I tried this in the users forum but couldn’t make any progress. Whenever I reboot Vyos, I cannot ssh into the system. In order to do so, I need to connect through the console and make a configuration change that causes the the SSHD service to restart. Once that happens, I can get in and everything is good.
Typically, I’ll log in through the console, add another listen-address to the SSH configuration and commit. This causes SSHD to restart and that allows me to connect.
Here’s my ssh config:
ssh {
listen-address 100.64.20.1
listen-address 100.64.10.1
port 22
}
The configuration is saved and after I reboot, I see everything intact when I log into the console. Apparently the SSHD program either doesn’t start on reboot or doesn’t correctly read its configuration. Any ideas anyone?
I should say that ssh works fine for me as soon as I log in through the console and make a change that causes the ssh daemon to restart. Then I can ssh in but not before.
Again, is there a way to run a script that would cause sshd to restart after vyos boots up all the way?
This would be your problem. 192.168.16.111 does not exist in your config, and 100.64.10.1 is a VRRP address, it’s probably not initialized yet when sshd starts.
You might try using a VRRP transition script to restart sshd when the system becomes the active node, or just bind to a valid non-VRRP address.
I don’t think it will work properly to bind ssh service to a dhcp address. I don’t really understand your config. your NAT rule doesn’t make any sense to me either (doesn’t mean it is wrong, but I don’t get it).
Why would you have an interface that is an internal one grabbing a DHCP address? Why would you not statically assign that interface an address?
OpenSSH daemon will happily bind to anything that exists if you explicitly configure listen addresses, bu the catch is the IPs must exist & configured on an interface. In the absence of a listen-address directive, openssh (and any other daemon that is configured to listen on all IPs) will bind to INADDR_ANY which survives IPs coming and going.
To the OP, you will always have a race condition when booting up and having daemons expecting to bind to an explicit IP, but that IP doesn’t yet exist on an interface.
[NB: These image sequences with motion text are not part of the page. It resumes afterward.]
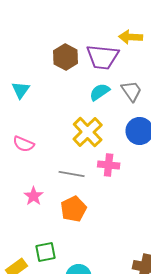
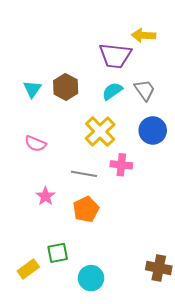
brown hexagon: (66, 57) -> (66, 87), moved

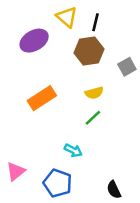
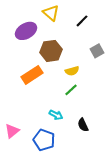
black line: (96, 22) -> (82, 21), moved, turned 32
brown hexagon: (89, 51) -> (51, 51), moved
black semicircle: (114, 190) -> (83, 125), moved

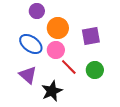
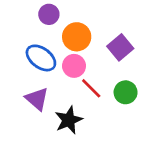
purple square: (91, 36) -> (120, 47), turned -30

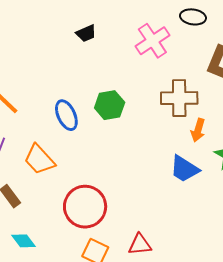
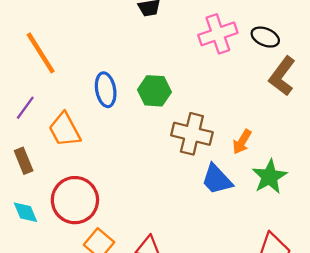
black ellipse: (193, 17) -> (265, 37), moved
brown cross: (179, 98) -> (192, 134), moved
red circle: (85, 207) -> (75, 200), moved

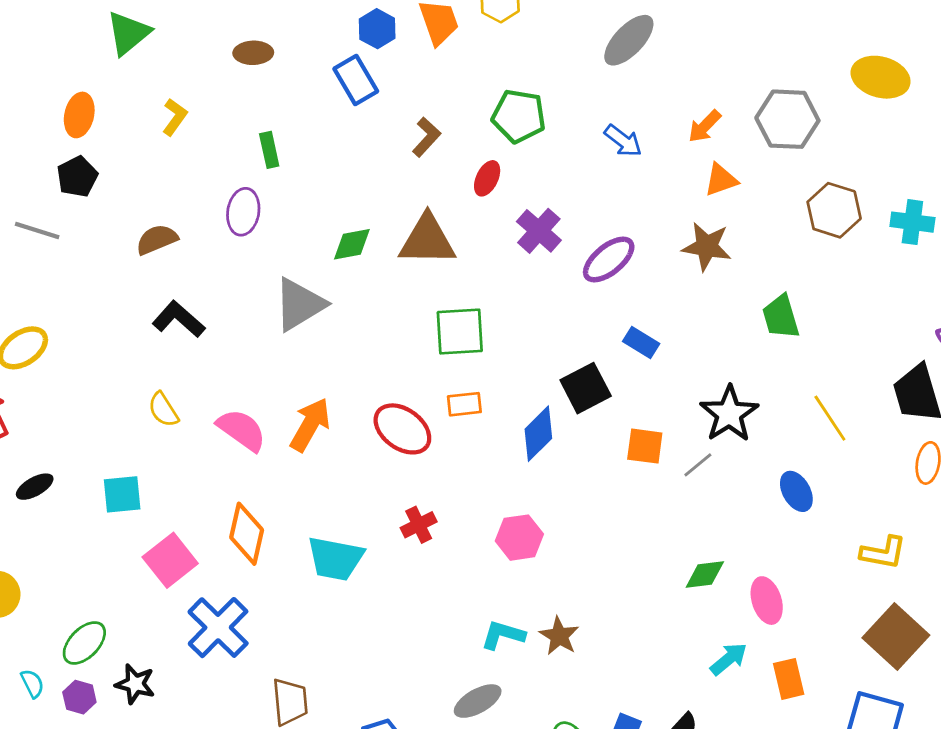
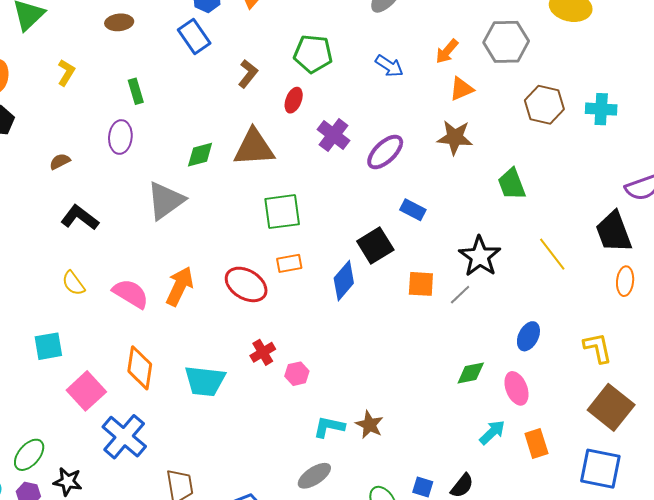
brown semicircle: (157, 239) -> (60, 161), size x0.7
blue ellipse: (796, 491) -> (528, 336), moved, turned 60
pink hexagon: (519, 538) -> (297, 374), moved, size x0.7
yellow L-shape: (883, 553) -> (598, 348), turned -108

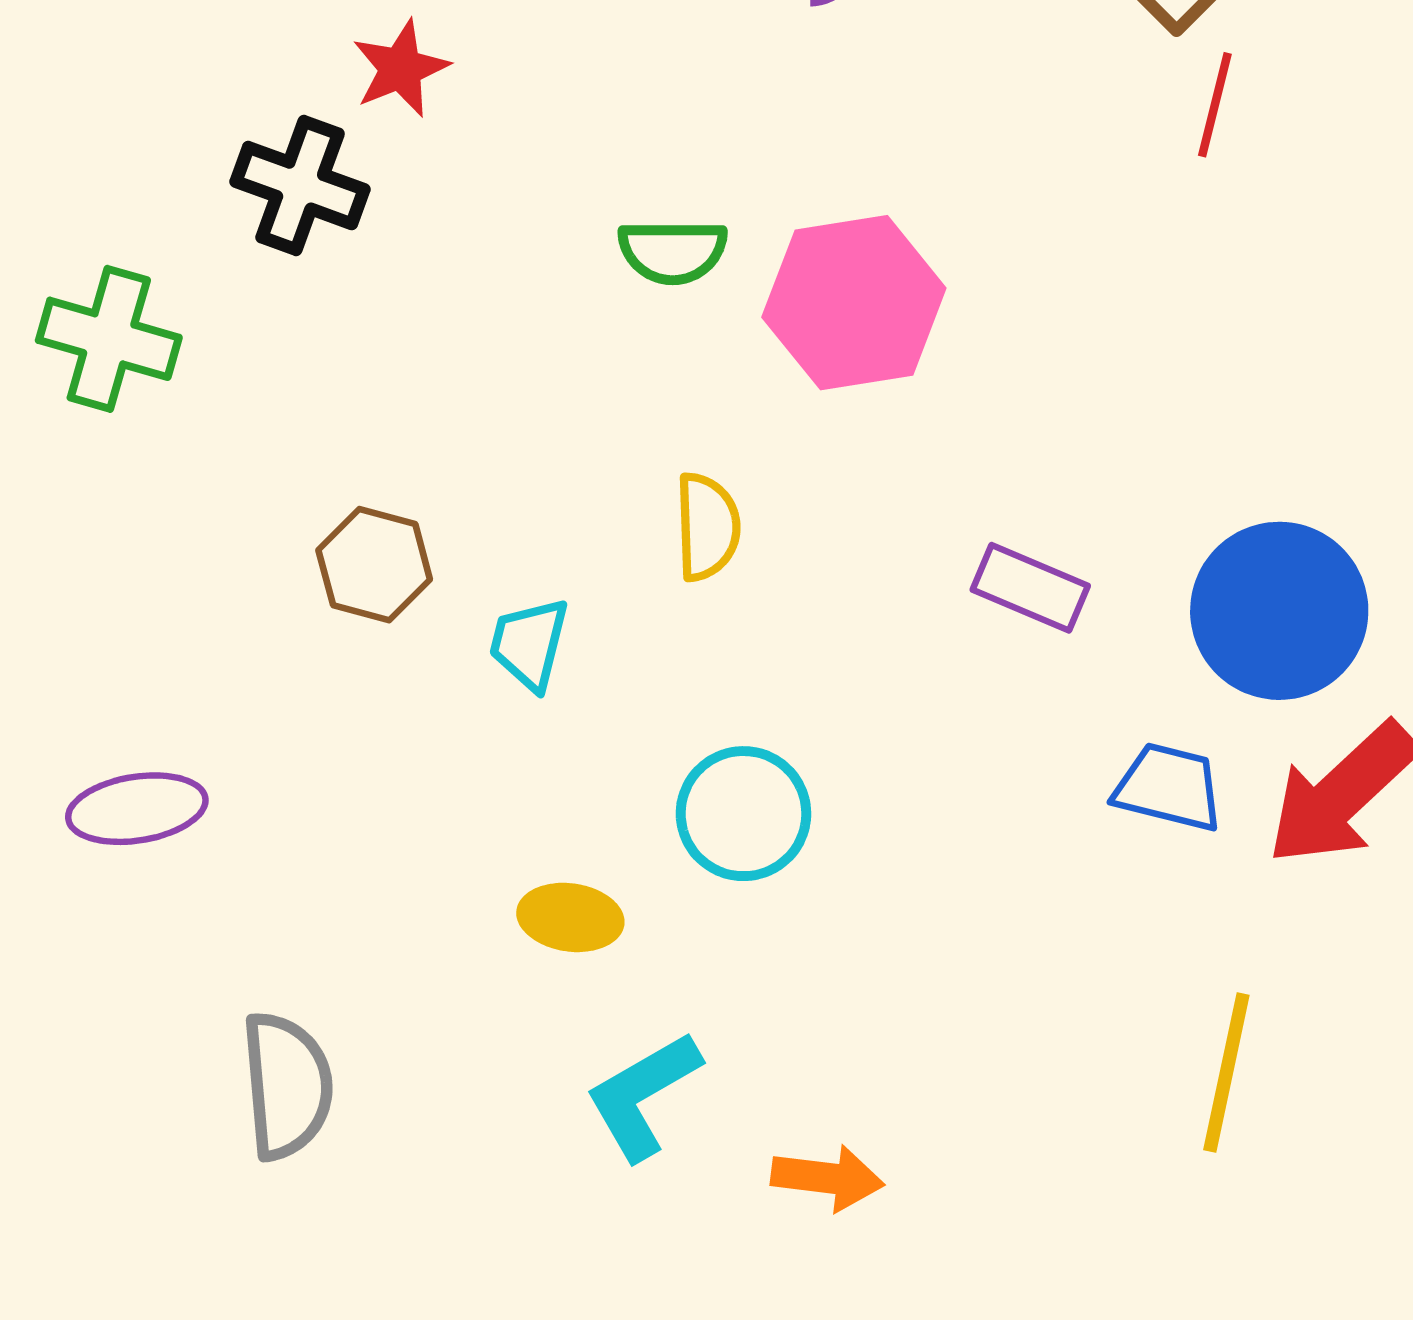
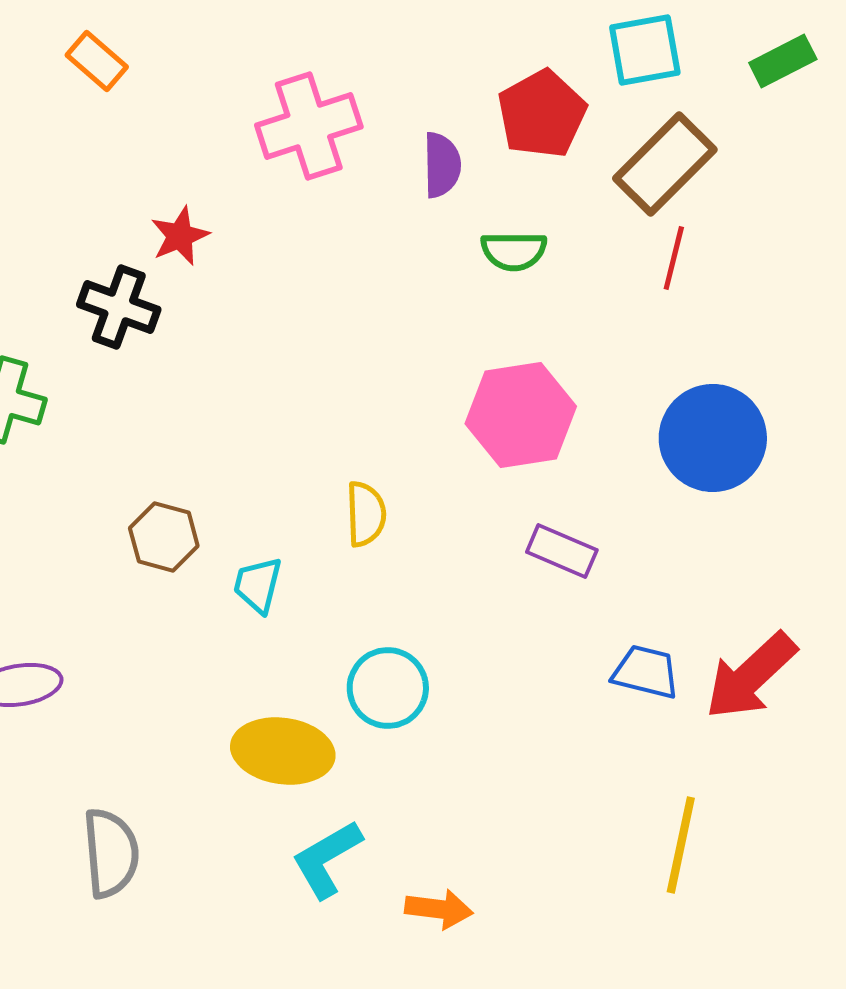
green semicircle: (673, 251) -> (514, 251), moved
pink hexagon: (854, 303) -> (521, 415), moved
blue circle: (1279, 611) -> (713, 438), moved
yellow ellipse: (570, 917) -> (283, 751), size x1.6

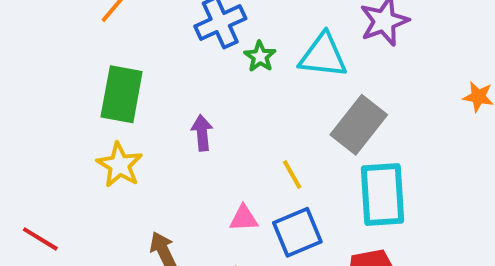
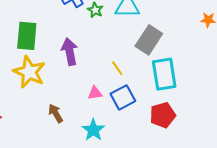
purple arrow: (202, 133) -> (70, 52), size x1.5
yellow star: (120, 165) -> (29, 72), size x1.4

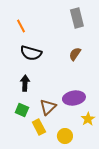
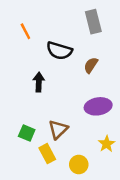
black semicircle: (31, 53) -> (59, 51), moved
black arrow: (25, 83) -> (39, 82), moved
purple ellipse: (74, 98) -> (98, 106), moved

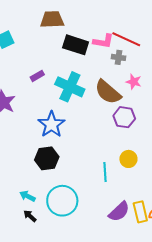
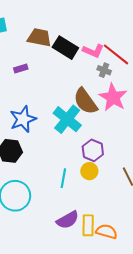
brown trapezoid: (52, 20) -> (39, 37), moved
pink star: (134, 82) -> (113, 97), size x1.8
cyan cross: (70, 87) -> (67, 119), moved
purple hexagon: (124, 117) -> (93, 150), moved

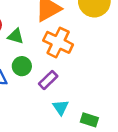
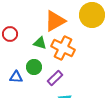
green triangle: (16, 36) -> (40, 43), moved

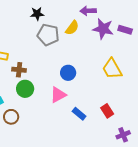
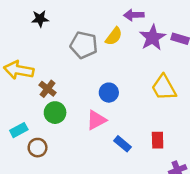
black star: (37, 14) -> (40, 19), moved
purple star: (103, 29) -> (153, 38), turned 30
brown cross: (19, 70) -> (48, 89), turned 32
red rectangle: (107, 111) -> (158, 140), turned 32

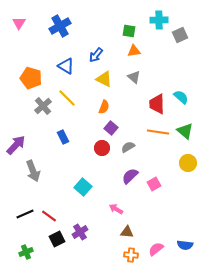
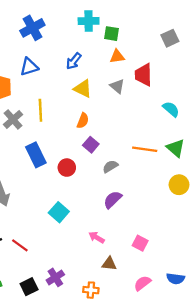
cyan cross: (159, 20) -> (89, 21), moved
blue triangle: (66, 66) -> (29, 67), moved, turned -48
yellow line: (67, 98) -> (40, 110), turned 42
red trapezoid: (157, 104) -> (144, 75), moved
blue rectangle: (63, 137) -> (36, 155), size x1.5
red circle: (102, 148) -> (67, 168), moved
pink square: (154, 184) -> (140, 243), moved, turned -32
purple cross: (80, 232) -> (55, 277), moved
black square: (57, 239) -> (29, 287), moved
orange cross: (131, 255) -> (91, 290), moved

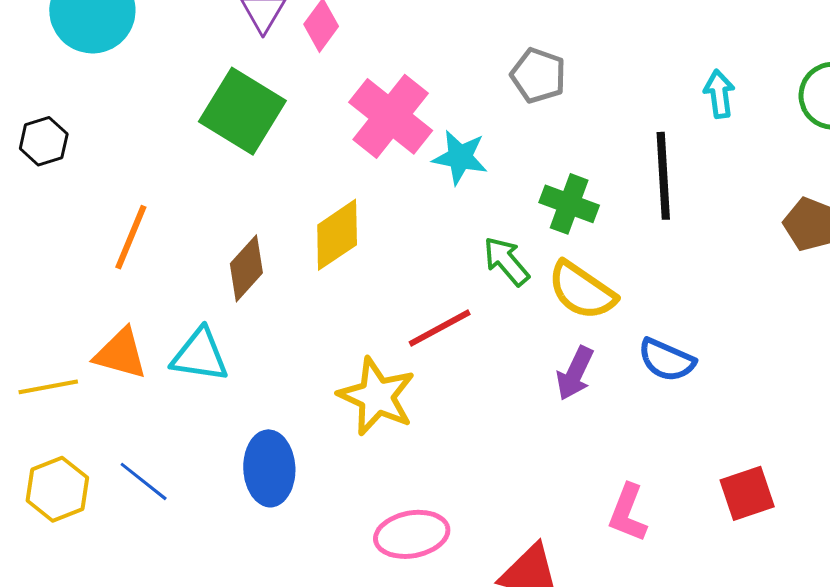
Systemd handles this kind of stuff quite gracefully (compared to init scripts that frequently have random sleeps to work around these kind of behaviours).
For VyOS specifically, the easiest way to deal with this is probably to add some logic to /opt/vyatta/etc/config/scripts/vyatta-postconfig-bootup.script which will survive image upgrades & is invoked from /etc/rc.rclocal. You may need to background a script that sleeps a bit longer and then starts sshd explicitly.
Looks like you’re trying to run ssh listening on a vrrp vip. I would remove the listen-address portion of the ssh configuration for starters to see if it works. Then I would listen on one of the local IP addresses on an internal interface. I see no reason to make sshd listen on a vrrp virtual address.
What is probably happening is ssh tries to start before vrrp brings up the virtual interface IP and ssh failed because the IP it’s trying to bind to doesn’t exist yet. After the machine has been up long enough for vrrp to come up, then the IPs are present, so a restart of ssh works and listens properly. if you must listen on a vip for some reason look at sysctl kernel tweak net.ipv4.ip_nonlocal_bind=1
and copy the host keys from this node to it’s vrrp partner.
This was set up at my house prior to bringing it down to my data center. I used DHCP to get an address for it. Now that it is at the data center, I have statically assigned an IP address to it.
I just had the same issue on a test machine; a Supermicro box. I had the management interface still set to DHCP, and SSH would work when I configured it, but after a reboot the service was no longer available even though the configuration changes were still there.